━━━━━ The data

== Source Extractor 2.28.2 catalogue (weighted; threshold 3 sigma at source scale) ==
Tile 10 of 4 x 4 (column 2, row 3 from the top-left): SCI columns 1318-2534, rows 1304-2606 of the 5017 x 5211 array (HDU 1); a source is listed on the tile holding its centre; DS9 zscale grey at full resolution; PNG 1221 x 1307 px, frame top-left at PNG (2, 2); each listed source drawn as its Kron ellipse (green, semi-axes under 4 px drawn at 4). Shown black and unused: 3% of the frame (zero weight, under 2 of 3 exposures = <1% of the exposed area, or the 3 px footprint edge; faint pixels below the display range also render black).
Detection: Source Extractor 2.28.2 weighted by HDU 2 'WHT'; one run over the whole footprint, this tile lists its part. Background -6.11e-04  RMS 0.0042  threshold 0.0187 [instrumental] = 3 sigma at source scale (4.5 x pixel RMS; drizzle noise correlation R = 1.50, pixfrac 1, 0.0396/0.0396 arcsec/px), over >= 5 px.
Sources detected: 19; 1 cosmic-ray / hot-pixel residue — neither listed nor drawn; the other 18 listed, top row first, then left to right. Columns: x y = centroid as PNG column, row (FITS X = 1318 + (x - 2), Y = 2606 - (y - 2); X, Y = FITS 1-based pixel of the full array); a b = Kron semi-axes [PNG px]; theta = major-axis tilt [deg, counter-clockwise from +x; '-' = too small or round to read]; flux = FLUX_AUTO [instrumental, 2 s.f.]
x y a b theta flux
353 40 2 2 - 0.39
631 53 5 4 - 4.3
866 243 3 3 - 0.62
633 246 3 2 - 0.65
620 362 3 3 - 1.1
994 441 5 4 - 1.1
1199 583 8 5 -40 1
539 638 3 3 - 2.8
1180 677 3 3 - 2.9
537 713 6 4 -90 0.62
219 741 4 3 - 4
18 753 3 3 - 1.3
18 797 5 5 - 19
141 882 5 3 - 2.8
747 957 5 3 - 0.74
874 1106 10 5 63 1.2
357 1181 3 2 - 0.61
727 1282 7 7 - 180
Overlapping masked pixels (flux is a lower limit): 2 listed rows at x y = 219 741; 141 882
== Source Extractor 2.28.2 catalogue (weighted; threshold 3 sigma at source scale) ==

━━━━━━━━━━

→ **What to do**:
Substitute "catalog" for every "catalogue" in the listing above and write it out again with nothing else changed.

→ **Result**:
== Source Extractor 2.28.2 catalog (weighted; threshold 3 sigma at source scale) ==
Tile 10 of 4 x 4 (column 2, row 3 from the top-left): SCI columns 1318-2534, rows 1304-2606 of the 5017 x 5211 array (HDU 1); a source is listed on the tile holding its centre; DS9 zscale grey at full resolution; PNG 1221 x 1307 px, frame top-left at PNG (2, 2); each listed source drawn as its Kron ellipse (green, semi-axes under 4 px drawn at 4). Shown black and unused: 3% of the frame (zero weight, under 2 of 3 exposures = <1% of the exposed area, or the 3 px footprint edge; faint pixels below the display range also render black).
Detection: Source Extractor 2.28.2 weighted by HDU 2 'WHT'; one run over the whole footprint, this tile lists its part. Background -6.11e-04  RMS 0.0042  threshold 0.0187 [instrumental] = 3 sigma at source scale (4.5 x pixel RMS; drizzle noise correlation R = 1.50, pixfrac 1, 0.0396/0.0396 arcsec/px), over >= 5 px.
Sources detected: 19; 1 cosmic-ray / hot-pixel residue — neither listed nor drawn; the other 18 listed, top row first, then left to right. Columns: x y = centroid as PNG column, row (FITS X = 1318 + (x - 2), Y = 2606 - (y - 2); X, Y = FITS 1-based pixel of the full array); a b = Kron semi-axes [PNG px]; theta = major-axis tilt [deg, counter-clockwise from +x; '-' = too small or round to read]; flux = FLUX_AUTO [instrumental, 2 s.f.]
x y a b theta flux
353 40 2 2 - 0.39
631 53 5 4 - 4.3
866 243 3 3 - 0.62
633 246 3 2 - 0.65
620 362 3 3 - 1.1
994 441 5 4 - 1.1
1199 583 8 5 -40 1
539 638 3 3 - 2.8
1180 677 3 3 - 2.9
537 713 6 4 -90 0.62
219 741 4 3 - 4
18 753 3 3 - 1.3
18 797 5 5 - 19
141 882 5 3 - 2.8
747 957 5 3 - 0.74
874 1106 10 5 63 1.2
357 1181 3 2 - 0.61
727 1282 7 7 - 180
Overlapping masked pixels (flux is a lower limit): 2 listed rows at x y = 219 741; 141 882
== Source Extractor 2.28.2 catalog (weighted; threshold 3 sigma at source scale) ==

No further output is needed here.